The history of Christendom since the Incarnation may be viewed as a progressive unveiling of the fundamental pathology of the human race in relation to God. "If I had not come and spoken to them," the Lord says, "they would not have sin; but now they have no excuse for their sin." The Lord exposed sin: althought He bridged the gap of separation between God and man, His people nevertheless rejected Him. Thus He exposed the essential hardness of the human heart, a heart that is bent on turning away from God and making a god of itself and idols of others.

In short, the Incarnation both exposed and catalyzed the secular impulse, which I would understand as the impulse to separate oneself and exist apart from God. In a religious State, this secular impulse is concealed and (at least theoretically) contained within a fence of strictures, laws, prohibitions, etc. Nevertheless, the religious State is a fundamentally hypocritical proposition, as the Lord Himself demonstrated in His exposure of the Pharisees and Sadducees.

In the Incarnation, the religious State is no longer possible. On the one hand, you are progressively united to God in Christ at the deepest ontological level--a union that therefore cannot be legislated into existence, since 'by works of the law shall no man be justified.' On the other hand, you are progressively exposed as a secular being, committed to separation from God and the exaltation of your own ego. There is no in between. If a 'Jewish nation' could be envisioned (if not actually realized), a 'Christian nation' cannot be envisioned at all, let alone practised--not if we are to remain true to the radically personal nature of the God's union with us.

As I said, the history of Christendom may be seen as the progressive exposure of this basic duality. Attempts have been made over the past two thousand years to co-opt into empire-building efforts: Byzantium, Charlemagne, Tsarist Russia, the Holy Roman Empire, Spain, Britain and even the United States. Societies both in East and West have tried to make "Christian nations," and the result has been failure all around. Yes, the Byzantine Empire was a failure, if a glorious and enduring one... There was no 'Golden Age' of Orthodoxy; to think otherwise is merely naive, in my opinion.

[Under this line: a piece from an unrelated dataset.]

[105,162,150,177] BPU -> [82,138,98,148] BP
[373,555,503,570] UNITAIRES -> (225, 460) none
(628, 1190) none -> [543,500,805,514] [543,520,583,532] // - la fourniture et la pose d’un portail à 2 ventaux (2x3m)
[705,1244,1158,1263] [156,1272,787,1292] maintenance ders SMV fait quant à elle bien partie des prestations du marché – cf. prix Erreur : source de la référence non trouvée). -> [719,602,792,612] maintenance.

The secular movement, particularly in the West but increasingly gaining momentum in the East, is simply the clearest possible political expression of a deeper secular impulse in the heart of every fallen human being. While we as Christians must vote according to our consciences, therefore, our focus as political and social beings should less be on attempting yet another project in religious empire-building, but rather in those social and political efforts that will most effectively kindle in the hearts of our fellow human beings the desire to turn back to God and heal the secular divide within their souls.

In my view, the best way to end abortion is to work towards creating a fertile public space (call it a womb) in which a person considering such an action would be able to recognize it for what it is--an affirmation of the power of the self against God--and would have the freedom to make a life-giving, godly choice. Our task is to nurture the hearts of our neighbours through our love and prayer--our living testimony to the Gospel of Jesus Christ--to where they can embrace union with God, without resorting to legislation on the matter. Our goal is to render legislation both for and against abortion (not to mention legislation on many other moral issues) irrelevant, null and void. I am not simply repeating the old adage "you cannot legislate morality." I am saying that we cannot focus on legislating the human heart; that is the old way, the way of the law, not the way of the Gospel.

Our contemporary political scene is fallen humanity, writ large in legal print. In response, Orthodox Christians must act politically and socially, but as we strive to act in those ways, we must recognize that the solution does not begin with legislation, but with the transformation of each person. Such transformation is God's initiative, first and foremost, but we can certainly act in the private and public spheres as midwives, cooperating with Him so that He might deliver that which He conceived in the Incarnation--each and every one of us as His divine-human children and heirs of His Kingdom.